Hello again! It's been over a week since the last update because of my 20 reviews thingy. I've finished writing the whole story so to be honest, I won't do anything but keep my original version. Heh heh I'm a lazy editor. I've always liked this pair because they have nothing to do with the Shikon No Tama. The death of Naraku won't affect them much. It's like they're above the whole story. Oh right um it's a bit of a spoiler. I used some instances that really happen in the Inuyasha episodes and other I made up.

Chapter 7

I've come to thing of Sesshomaru as my protector. Someone so strong and vigilant. He's so much of what I want to be for him. I wish I was as elegant and strong as the woman he disserves. Maybe all of that just comes from age. He must be hundreds of years older than I am.

I'm human after all. I want to be older from him. He can't be happy feeling as if I could never understand. It's a horrible thing to imagine. I want him to be happy. That's all I've ever wanted for him. The day I saw him injured in the forest, nearly dead. He never smiled. Sesshomaru threatened and threatened to kill me if I came any closer but I did any way.

I didn't know what I was doing back then. I think my sub conscious knows more than my conscious mind does. Maybe when I looked in his eyes I saw the same loneness I had back then. I was orphaned and beaten than eaten alive by wolves. Then Sesshomaru saved me without really knowing why either. A small defenseless girl is strange company for a mighty demon like him to keep.

I grew up by his side wondering the whole time why he kept me. Not only that but treated me wonderfully. He'd train me himself and he even made sure I was well educated. When we'd travel he'd always protect me and sacrifice his own safety. I remember when I was nearly killed by the bandits raised from the dead. Sesshomaru ran to me as quickly as he could and saved me.

All the while his face grew softer. When I was in danger he would worry and I was always his first priority. When I would smile at him he would smile back. I was shocked the first day he smiled at me. I had twisted my ankle on a rock and I was trying not to cry so hard. He said my face was red and I was looking away the whole time while he fixed it. Sesshomaru asked me to turn around to see if I had hurt anything else. He brushed the hair out of my eyes and smiled sheepishly.
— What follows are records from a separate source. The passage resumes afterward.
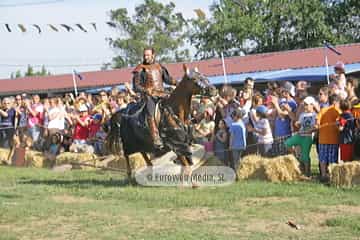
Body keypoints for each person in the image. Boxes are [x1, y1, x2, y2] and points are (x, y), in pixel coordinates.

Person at [132, 47, 177, 151]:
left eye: (148, 55)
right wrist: (145, 90)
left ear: (153, 55)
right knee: (150, 112)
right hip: (148, 96)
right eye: (144, 55)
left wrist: (177, 82)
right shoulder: (140, 69)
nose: (146, 57)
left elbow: (167, 79)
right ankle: (155, 136)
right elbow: (136, 86)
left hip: (162, 94)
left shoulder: (159, 66)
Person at [285, 97, 317, 177]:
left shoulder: (315, 115)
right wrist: (297, 124)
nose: (305, 106)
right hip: (300, 134)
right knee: (287, 143)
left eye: (306, 105)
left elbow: (315, 127)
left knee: (305, 156)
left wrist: (311, 130)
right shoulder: (302, 114)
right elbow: (299, 123)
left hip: (308, 137)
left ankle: (307, 173)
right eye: (304, 105)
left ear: (312, 105)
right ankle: (297, 157)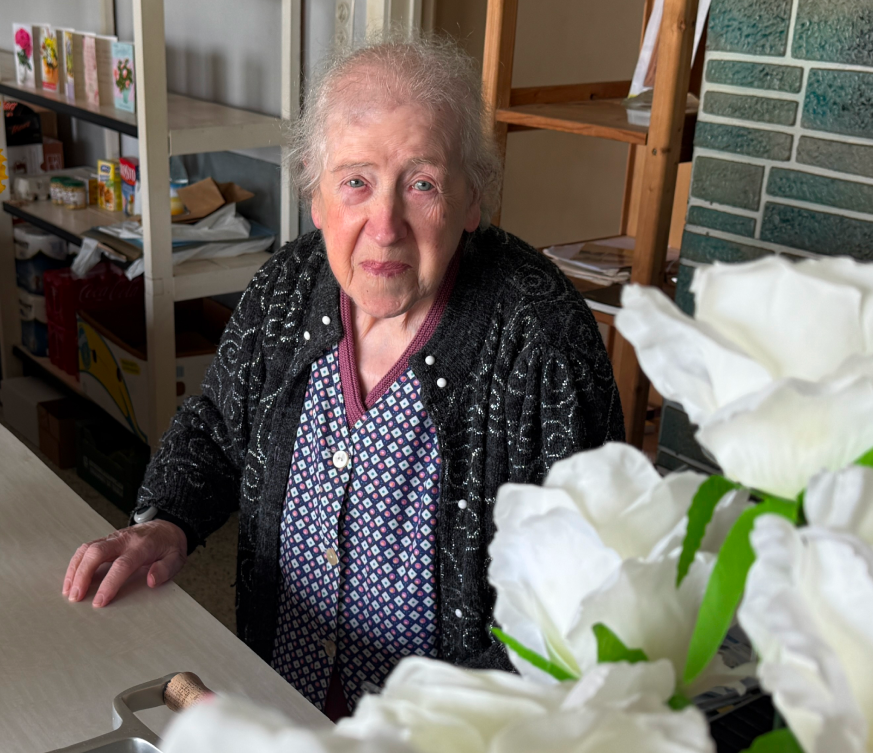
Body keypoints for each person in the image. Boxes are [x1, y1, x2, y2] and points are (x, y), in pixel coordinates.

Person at [62, 35, 624, 716]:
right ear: (316, 194)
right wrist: (166, 521)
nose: (384, 225)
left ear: (472, 199)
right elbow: (216, 431)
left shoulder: (543, 343)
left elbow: (580, 609)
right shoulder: (287, 287)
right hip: (279, 699)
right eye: (356, 181)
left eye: (421, 183)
After that day he helped his younger brother when he had turned into a full demon. Jaken had always tried to tell lies about Sesshomaru's brother but that was the first time I had seen him. He wasn't evil at all. I remember a kind black haired girl running up to him and crying out his name. He had love in his life. I don't think you can ever be evil with that.

I've known I loved him all the while. I wasn't scared of him at one instant of my life. I've seen him transform into the huge dog demon that he is but I'm not afraid of that. He is my Lord. I think I accepted knowing full well it was he. He would warn me because he wanted me to be sure. Only he would worry about a worthless human like myself. He's never loved me out of pity.